What is a calibration?

A calibration in the context of spectral analysis is a critical step in ensuring the accuracy and reliability of spectral data and refers to the process of establishing a relationship between the measurements obtained from a spectrometer or analytical instrument and the known properties or concentrations of substances in a sample using a mathematical model.

Imagine that you have a set of samples, for example apples of different varieties. And you are interested in knowing the sugar content of these and other apples in the future. Now you measure your initial samples with NIRS. Each sample will have a specific energy absorption and reflectance fingerprint, or NIR spectrum.

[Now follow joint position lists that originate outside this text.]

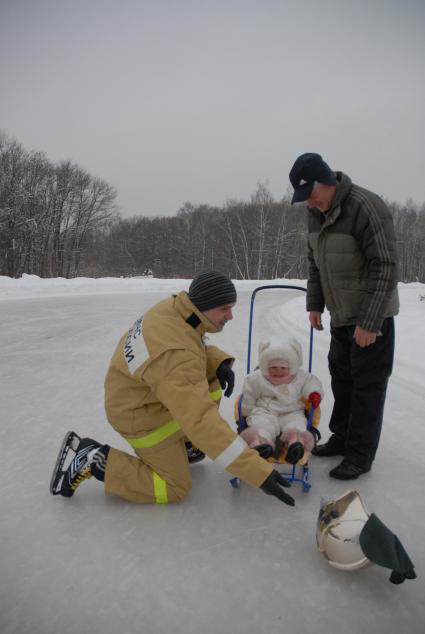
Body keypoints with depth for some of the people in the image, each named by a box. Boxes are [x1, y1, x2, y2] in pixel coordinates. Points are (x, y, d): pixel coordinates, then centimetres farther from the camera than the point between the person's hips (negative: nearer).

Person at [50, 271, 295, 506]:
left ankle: (186, 442, 19)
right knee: (176, 488, 5)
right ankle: (95, 460, 3)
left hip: (134, 393, 9)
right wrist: (260, 472, -41)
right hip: (140, 415, -8)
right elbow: (201, 420, -42)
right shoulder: (176, 356, -39)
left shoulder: (174, 308, -13)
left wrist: (220, 362, -15)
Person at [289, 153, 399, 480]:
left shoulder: (367, 207, -22)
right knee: (341, 376, 17)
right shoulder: (316, 211, 3)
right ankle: (342, 438, 33)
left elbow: (385, 268, -23)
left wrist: (369, 322, -24)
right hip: (341, 314, 8)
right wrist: (314, 304, 10)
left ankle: (360, 455, 13)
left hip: (371, 316, -8)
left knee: (367, 384, 0)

The differences between the spectra may be linked, for example, to the different sugar concentrations of the samples. These two data sets, spectra and laboratory data, will be correlated with each other, typically using PLSR. The result of applying PLSR will be an equation, the basis for the so-called calibration or predictive model. In this example, the calibration will later be used to predict the sugar content of new apple samples. Later, unlimited new samples can be measured with a spectrometer, and the sugar content will be predicted without the need for any additional laboratory analysis. This is why spectral analysis is considered a resource-saving technique.

Another important point is that to have a good calibration and, therefore, good predictions, the spectra need to be of high quality. This is because, not just the sensor used, but a carefully thought-out presentation of the sample, or in other words, the way a sample is measured, is essential.

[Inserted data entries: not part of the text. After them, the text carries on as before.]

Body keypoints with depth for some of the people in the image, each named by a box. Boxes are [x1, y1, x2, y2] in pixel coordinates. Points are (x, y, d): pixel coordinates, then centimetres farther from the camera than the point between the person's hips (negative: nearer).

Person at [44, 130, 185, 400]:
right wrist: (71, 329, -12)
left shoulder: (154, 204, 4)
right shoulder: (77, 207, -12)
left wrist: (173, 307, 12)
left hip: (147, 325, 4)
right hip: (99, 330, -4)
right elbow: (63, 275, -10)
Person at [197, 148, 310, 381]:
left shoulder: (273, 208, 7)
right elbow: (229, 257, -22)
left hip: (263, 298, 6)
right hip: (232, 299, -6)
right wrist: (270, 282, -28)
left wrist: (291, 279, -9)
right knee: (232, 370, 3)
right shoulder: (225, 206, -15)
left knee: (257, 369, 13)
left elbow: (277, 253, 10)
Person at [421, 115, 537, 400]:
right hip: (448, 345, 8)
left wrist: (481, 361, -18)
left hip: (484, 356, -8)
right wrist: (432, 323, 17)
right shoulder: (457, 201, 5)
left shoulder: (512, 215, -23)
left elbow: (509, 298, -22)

How often do I need to recalibrate?

A recalibration is simply a calibration that instead of starting with new samples, starts from a previous calibration to which now, during the recalibration process, we will add new samples. The methods used and the procedure are the same as for a “from scratch” calibration. The goal is to improve a previous calibration by adding more variations to it. Whether and when a recalibration will be necessary depends on many factors, for example: what is my parameter of interest? What samples do I want to measure in the future? Does my calibration set already contain all possible variations that the prediction model will encounter in the future? Which error am I comfortable working with in the future? How many resources am I willing to invest to improve this error?

Especially when working with samples that can undergo any type of periodic or seasonal change, keeping the sample calibration pool updated by adding new samples when necessary is essential to maintain a good predictive capacity in calibrations over time.

Which industries can benefit from spectral analysis consulting?

NIR and hyperspectral analyses are spreading fast in medicine, agriculture, textile, chemical, pharmaceutical, recycling industries, etc. From basic research to practical applications, from public research centers to private companies, the possibilities are endless. By using spectroscopy, companies can authenticate products, detect frauds and non-conformities and control internal standards. Additionally, it is known that by using spectral analysis companies can save running costs by up to 90%. It is also knoen

Why shall we go for an external service instead of using internal know-how?

With an external service you can count on the assistance of experts, only when you need it. This can save your company fixed costs without losing data quality.

How many samples are needed to develop a model?

The calibration set must contain an adequate number of samples that uniformly cover a sufficiently wide range of analyte concentration. Inadequate calibration sets result in calibrations with poor predictive ability. The most representative samples that can be used to predict future samples should be included in the calibration set, and all expected sources of variability should be considered. There is no fixed number or rule of thumb for determining how many samples should be included in a calibration, as it can vary depending on the property of interest.